[ABOUT THIS EXERCISE]
Restate every entry verbatim; drop the pictures.

(Saved entries)
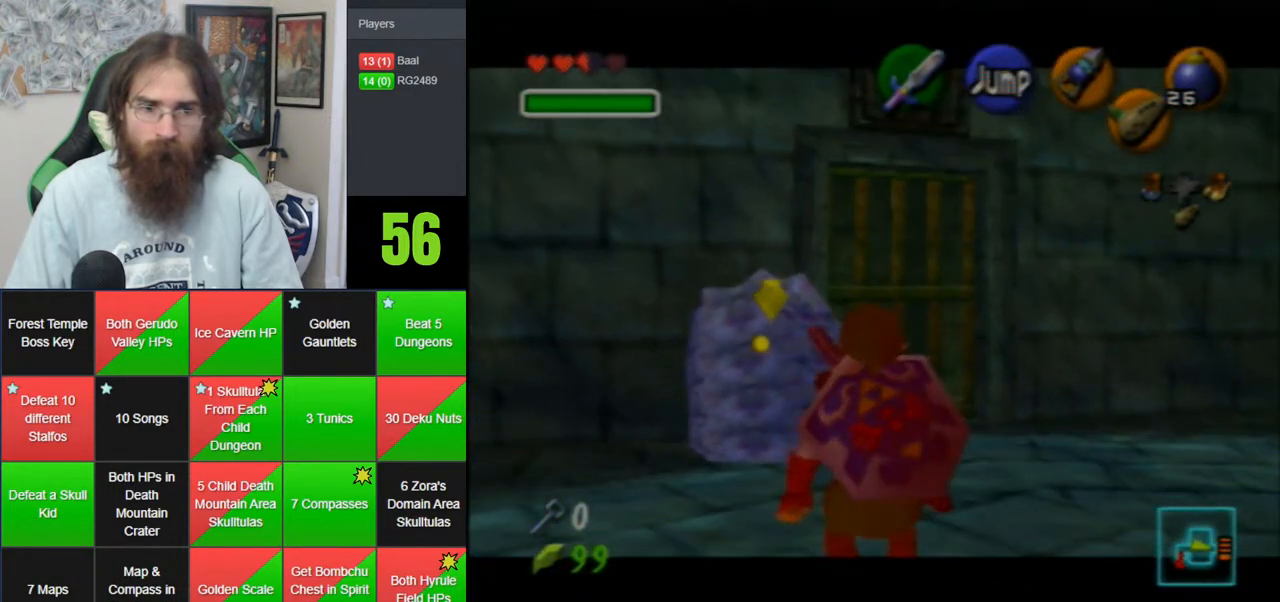
{"buttons": ["Z"], "left_stick": "down", "events": []}
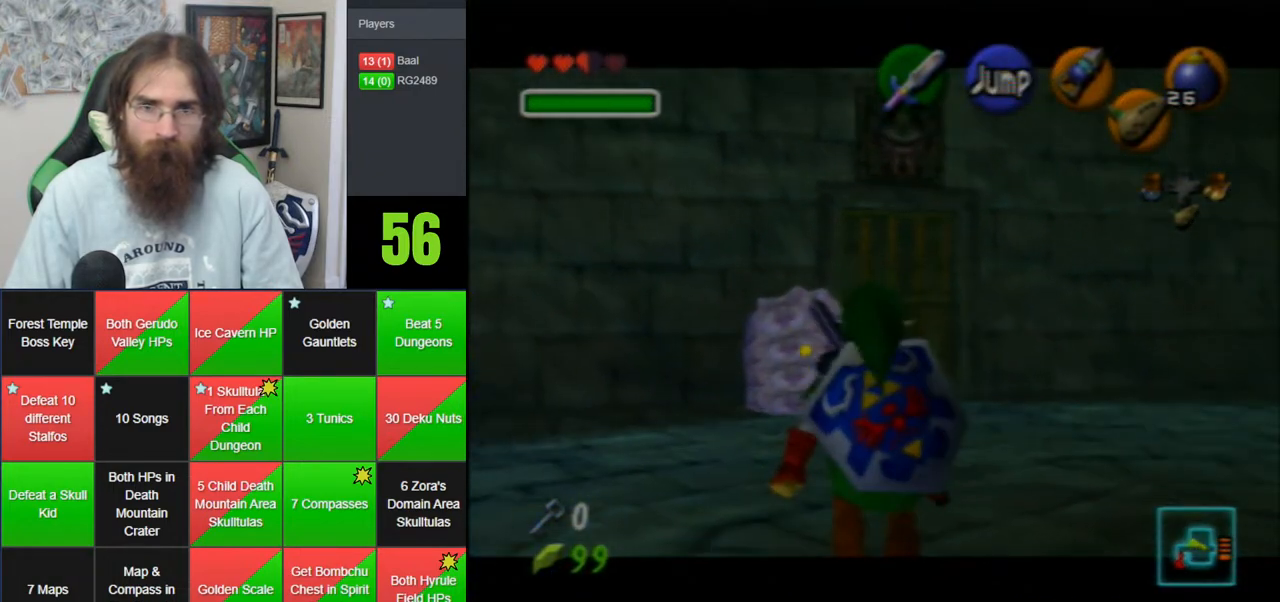
{"buttons": ["Z"], "left_stick": "down", "events": []}
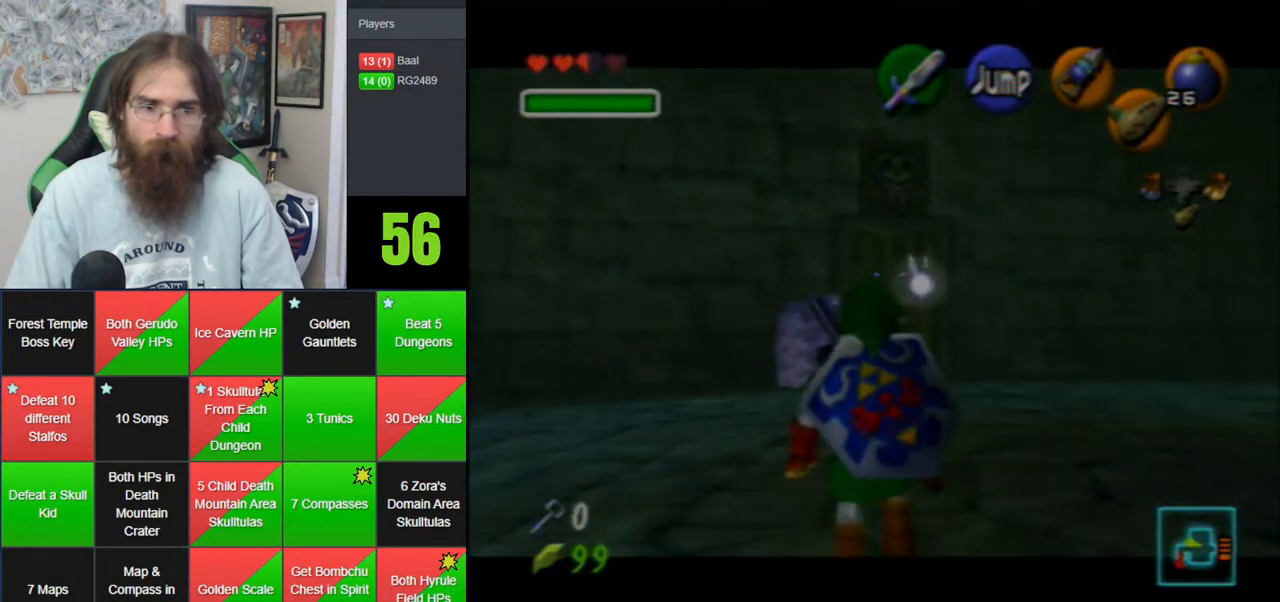
{"buttons": ["Z"], "left_stick": "down", "events": []}
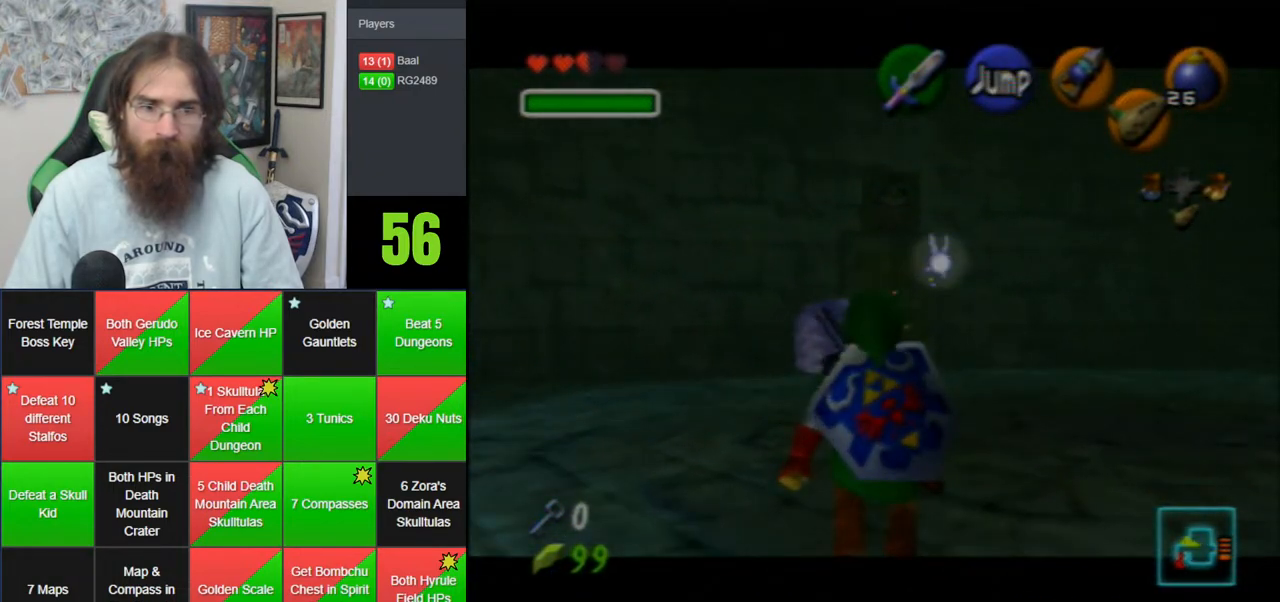
{"buttons": ["Z"], "left_stick": "down", "events": []}
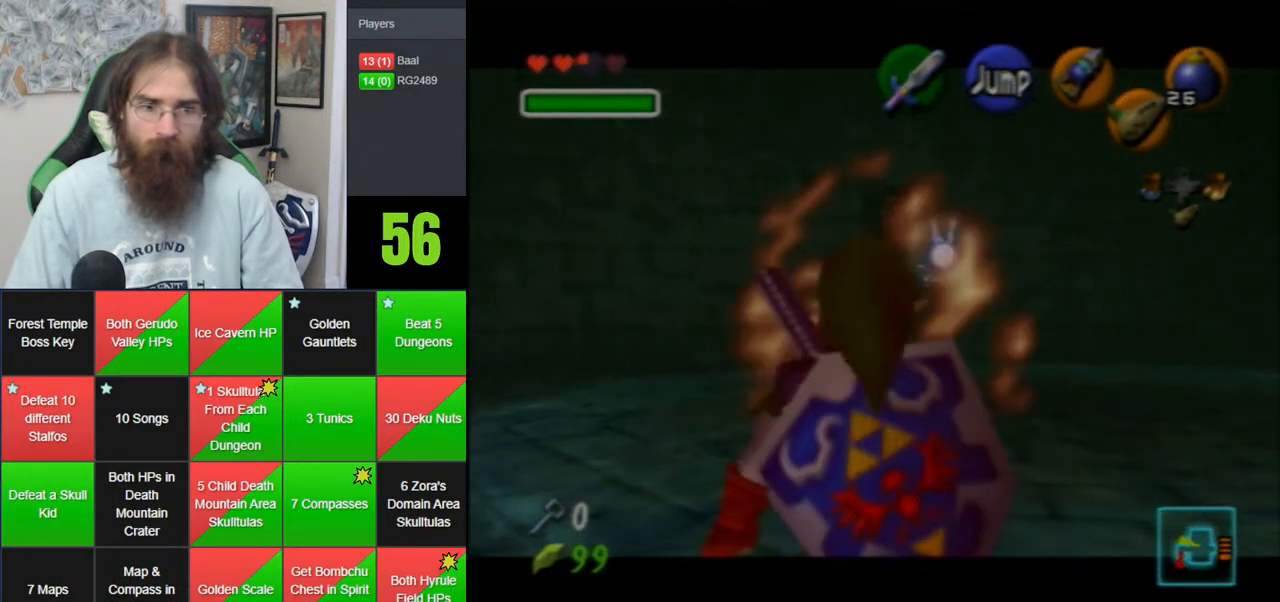
{"buttons": ["Z"], "left_stick": "right", "events": [[200, "left_stick", "right"], [217, "A", "down"], [367, "A", "up"]]}
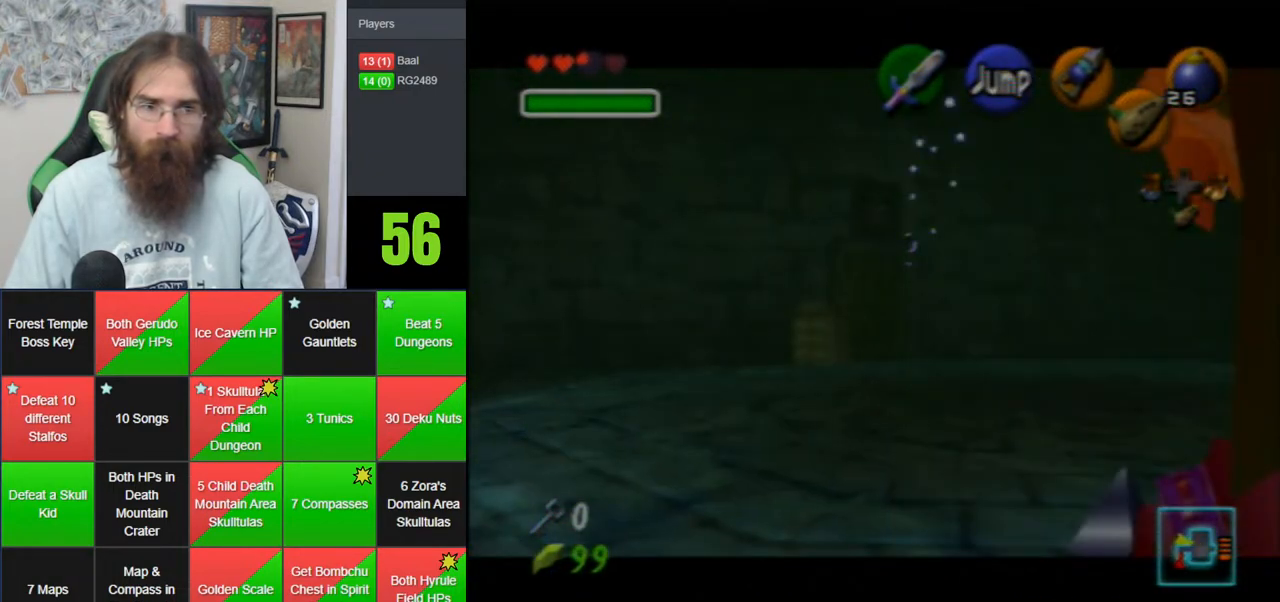
{"buttons": ["A", "Z"], "left_stick": "right", "events": [[83, "A", "down"], [283, "A", "up"], [433, "A", "down"]]}
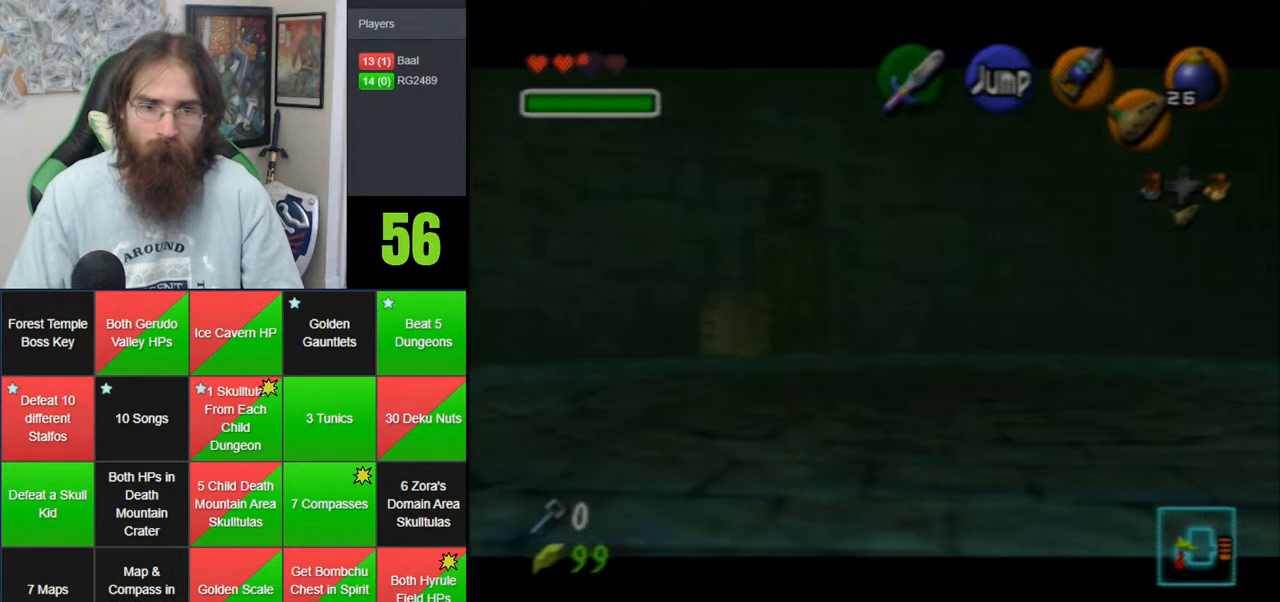
{"buttons": ["Z"], "left_stick": "down", "events": [[100, "A", "up"], [167, "left_stick", "down"]]}
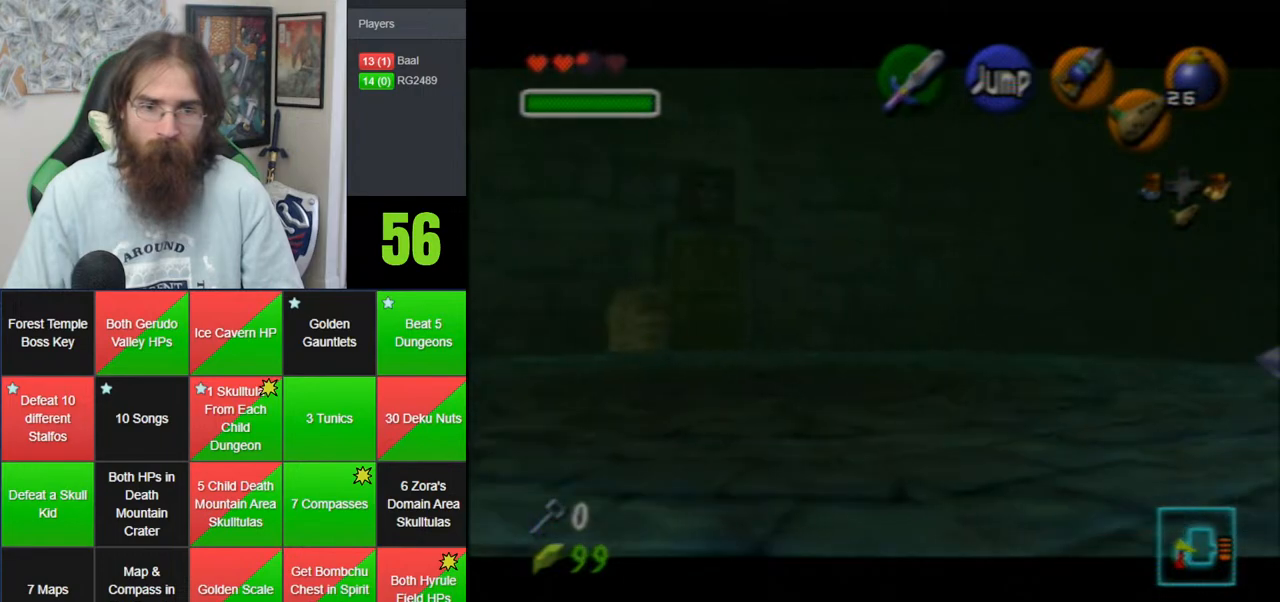
{"buttons": [], "left_stick": "down-right", "events": [[350, "Z", "up"], [383, "left_stick", "down-right"]]}
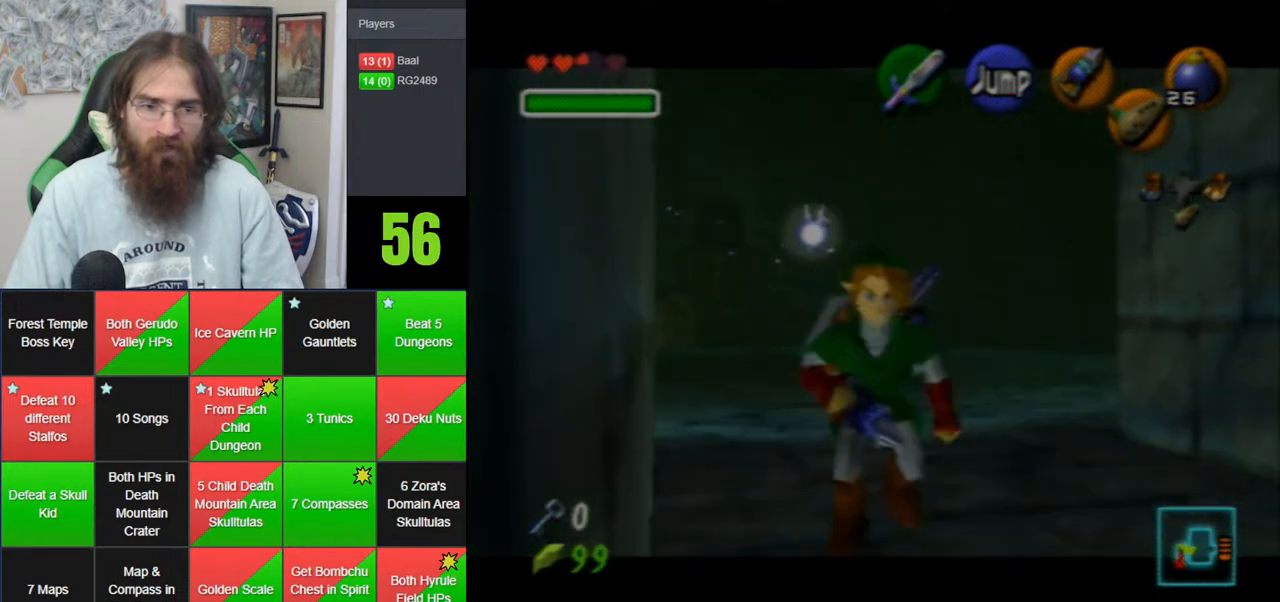
{"buttons": [], "left_stick": "up", "events": [[50, "A", "down"], [83, "Z", "down"], [117, "A", "up"], [183, "A", "down"], [183, "left_stick", "up-right"], [300, "left_stick", "up"], [333, "A", "up"], [333, "Z", "up"]]}
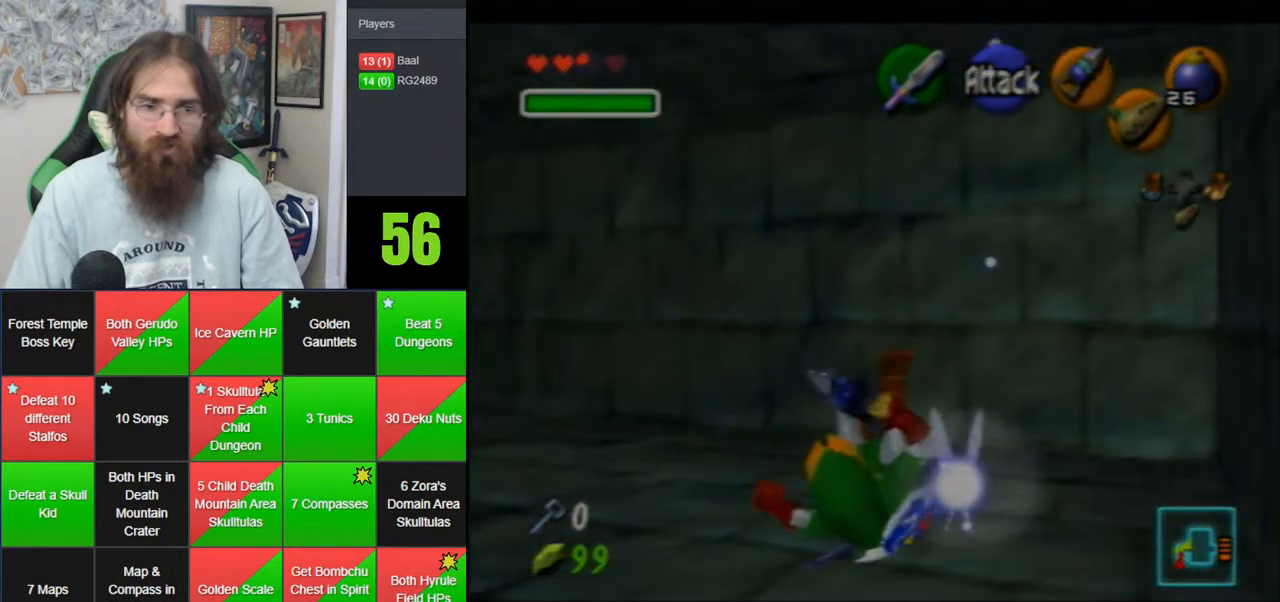
{"buttons": [], "left_stick": "left", "events": [[233, "left_stick", "up-left"], [383, "left_stick", "left"]]}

[WRITTEN ANSWER]
{"buttons": ["Z"], "left_stick": "down", "events": []}
{"buttons": ["Z"], "left_stick": "down", "events": []}
{"buttons": ["Z"], "left_stick": "down", "events": []}
{"buttons": ["Z"], "left_stick": "down", "events": []}
{"buttons": ["Z"], "left_stick": "right", "events": [[200, "left_stick", "right"], [217, "A", "down"], [367, "A", "up"]]}
{"buttons": ["A", "Z"], "left_stick": "right", "events": [[83, "A", "down"], [283, "A", "up"], [433, "A", "down"]]}
{"buttons": ["Z"], "left_stick": "down", "events": [[100, "A", "up"], [167, "left_stick", "down"]]}
{"buttons": [], "left_stick": "down-right", "events": [[350, "Z", "up"], [383, "left_stick", "down-right"]]}
{"buttons": [], "left_stick": "up", "events": [[50, "A", "down"], [83, "Z", "down"], [117, "A", "up"], [183, "A", "down"], [183, "left_stick", "up-right"], [300, "left_stick", "up"], [333, "A", "up"], [333, "Z", "up"]]}
{"buttons": [], "left_stick": "left", "events": [[233, "left_stick", "up-left"], [383, "left_stick", "left"]]}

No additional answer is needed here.